Upon entering the MatrixDS platform while studying this tutorial, you may notice that our dataset isn't merely a straightforward CS, but instead, we supplied it with:
- a square adjacency matrix,
- an attribute matrix with D features per node, and
- a binary class matrix with E classes.
And that was stored is a series of files:
ind.dataset_str.x => the feature vectors of the training instances as scipy.sparse.csr.csr_matrix object; ind.dataset_str.tx => the feature vectors of the test instances as scipy.sparse.csr.csr_matrix object; ind.dataset_str.allx => the feature vectors of both labeled and unlabeled training instances (a superset of ind.dataset_str.x) as scipy.sparse.csr.csr_matrix object; ind.dataset_str.y => the one-hot labels of the labeled training instances as numpy.ndarray object; ind.dataset_str.ty => the one-hot labels of the test instances as numpy.ndarray object; ind.dataset_str.ally => the labels for instances in ind.dataset_str.allx as numpy.ndarray object; ind.dataset_str.graph => a dict in the format {index: [index_of_neighbor_nodes]} as collections.defaultdict object; ind.dataset_str.test.index => the indices of test instances in graph, for the inductive setting as list object.
AI助手
该数据存在于图中。我们通过将这些数据导入该库实现了这一功能。实际上,在库中你可以将数据从多种格式(如NetworkX、numpy和sdf)导入或导出。
This indicates that when storing data in a data fabric, it implies that by having a knowledge graph, we already possess numerous such features. What we need to do is establish connections between this resource and the library system. This presents challenges due to its complexity.
Following this, we can begin extracting meaningful insights from your data fabrics by executing deep learning algorithms on their graph structures via processes involving nodes and connections.
An intriguing aspect of this endeavor is that there exist methods to run these algorithms directly within the graph, which necessitates developing solutions tailored to process data embedded within its architecture. Among notable approaches addressing this challenge is Lauren Shin's innovative use of Neo4j.
Visual Representations and Machine Learning: Multivariate Linear Regression Analysis
But it’s also an ongoing project, which can be envisioned as a stepwise progression.

Meaning that a neural network is capable of living within the data fabric, while utilizing resources within it for functioning.
Perhaps, though I'm not explicitly discussing it here, one key point worth noting is the concept of non-euclidean data, which I will return to in due course.
Conclusions
A feasible approach to leveraging deep learning algorithms on a data fabric involves deploying graph neural network models tailored for handling graph-structured datasets. This can be achieved by integrating a knowledge graph with libraries like Spektral, potentially alongside other frameworks. The integration hinges on successfully connecting these components within a unified system architecture.

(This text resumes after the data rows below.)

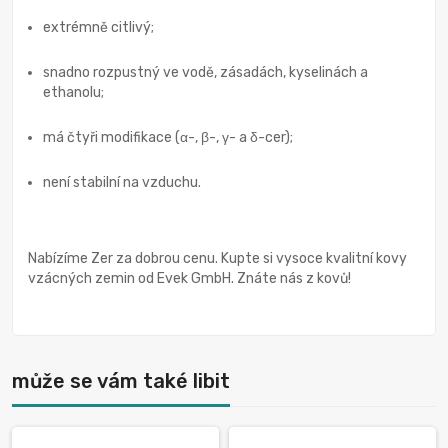
extrémně citlivý;
snadno rozpustný ve vodě, zásadách, kyselinách a
ethanolu;
má čtyři modifikace (α-, β-, γ- a δ-cer);
není stabilní na vzduchu.
Nabízíme Zer za dobrou cenu. Kupte si vysoce kvalitní kovy
vzácných zemin od Evek GmbH. Znáte nás z kovů!
může se vám také libit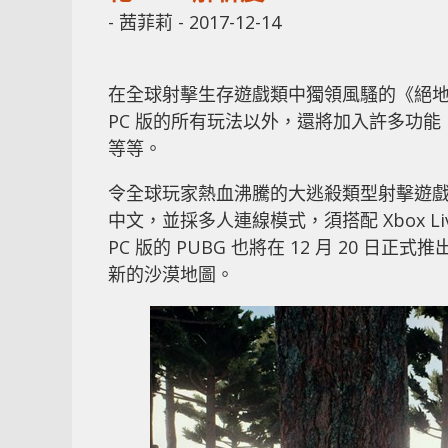
-
茜菲莉
-
2017-12-14
在全球射擊生存遊戲類中獨領風騷的《絕地求生》P
PC 版的所有玩法以外，還將加入許多功能，包含
等等。
令全球玩家熱血沸騰的大逃殺類型射擊遊戲 PU
中文，並採多人連線模式，須搭配 Xbox L
PC 版的 PUBG 也將在 12 月 20 日
新的沙漠地圖。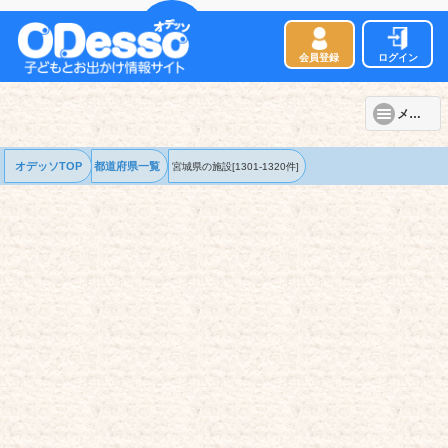
会員登録
ログイン
メニュー
オデッソTOP
都道府県一覧
宮城県の
施設
[1301-1320件]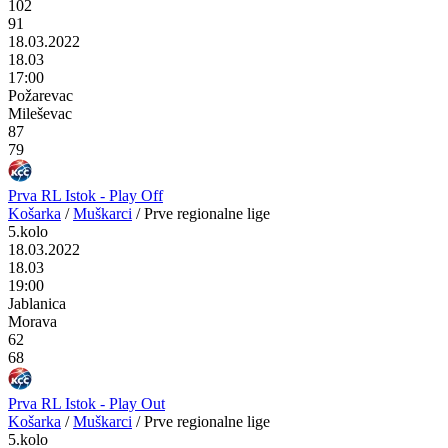
102
91
18.03.2022
18.03
17:00
Požarevac
Mileševac
87
79
Prva RL Istok - Play Off
Košarka
/
Muškarci
/
Prve regionalne lige
5.kolo
18.03.2022
18.03
19:00
Jablanica
Morava
62
68
Prva RL Istok - Play Out
Košarka
/
Muškarci
/
Prve regionalne lige
5.kolo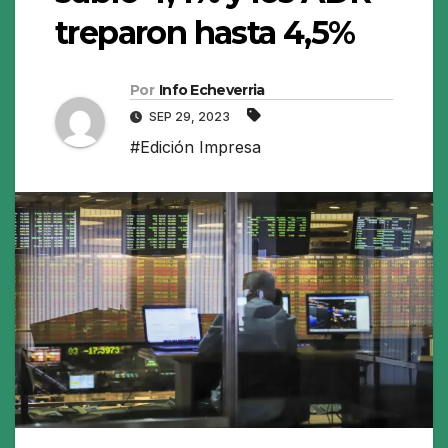
treparon hasta 4,5%
Por
Info Echeverria
SEP 29, 2023
#Edición Impresa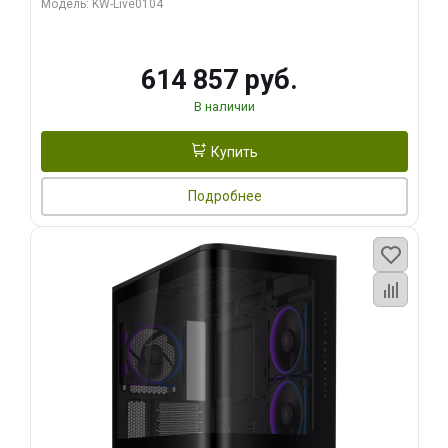
Модель: KW-Live0104
HDMI ATX Turbo/ 1 ТБ SSD)
614 857 руб.
В наличии
Купить
Подробнее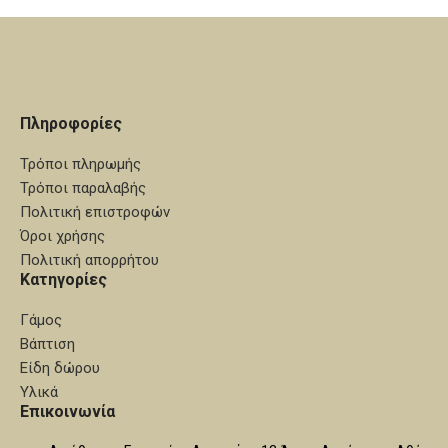
Πληροφορίες
Τρόποι πληρωμής
Τρόποι παραλαβής
Πολιτική επιστροφών
Όροι χρήσης
Πολιτική απορρήτου
Κατηγορίες
Γάμος
Βάπτιση
Είδη δώρου
Υλικά
Επικοινωνία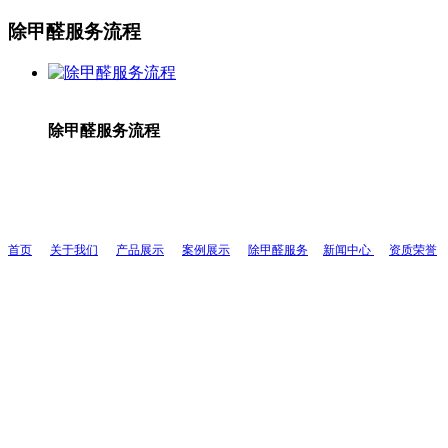
除甲醛服务流程
除甲醛服务流程
首页
关于我们
产品展示
案例展示
除甲醛服务
新闻中心
资质荣誉
联系人：周先生
联系电话：
13055403109
全国服务热线：
400-
1726-071
地址：福州市鼓楼区西二环北路195号
网址：
www.
fjyqhjkj.com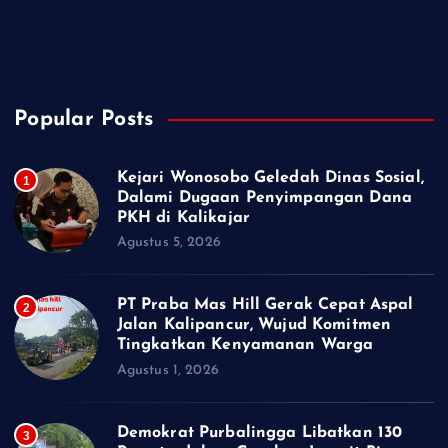
TMMD Sengkuyung Tahap III 2026 Resmi Dibuka di Cilacap,
Wagub Jateng: Kemajuan Negeri Dimulai dari Desa
Popular Posts
Kejari Wonosobo Geledah Dinas Sosial,
1
Dalami Dugaan Penyimpangan Dana
PKH di Kalikajar
Agustus 5, 2026
PT Praba Mas Hill Gerak Cepat Aspal
2
Jalan Kalipancur, Wujud Komitmen
Tingkatkan Kenyamanan Warga
Agustus 1, 2026
Demokrat Purbalingga Libatkan 130
3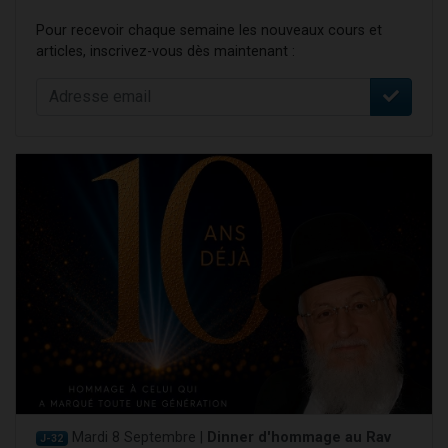
Pour recevoir chaque semaine les nouveaux cours et
articles, inscrivez-vous dès maintenant :
Mardi 8 Septembre |
Dinner d'hommage au Rav
J-32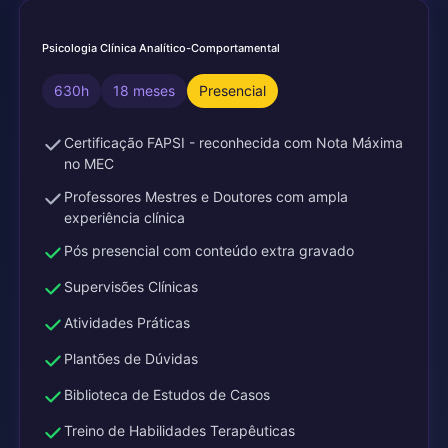
Psicologia Clínica Analítico-Comportamental
630h
18 meses
Presencial
Certificação FAPSI - reconhecida com Nota Máxima
no MEC
Professores Mestres e Doutores com ampla
experiência clínica
Pós presencial com conteúdo extra gravado
Supervisões Clínicas
Atividades Práticas
Plantões de Dúvidas
Biblioteca de Estudos de Casos
Treino de Habilidades Terapêuticas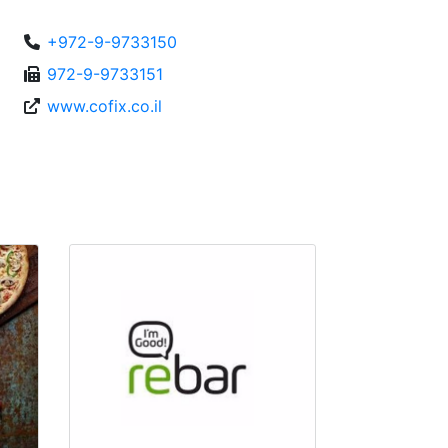
+972-9-9733150
972-9-9733151
www.cofix.co.il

Beyond conventional graph inference tasks, including node and graph classification, graph-based deep learning methods have been extensively applied across numerous disciplines. These include modeling social influence, recommendation systems, chemistry, physics, disease or drug prediction, natural language processing (NLP), computer vision, traffic forecasting, programmatic induction, and solving complex NP problems. For further details, please refer to https://arxiv.org/pdf/1812.04202.pdf.
Possibilities are boundless, and this marks the start of a new thrilling chapter. Keep an eye out for more developments!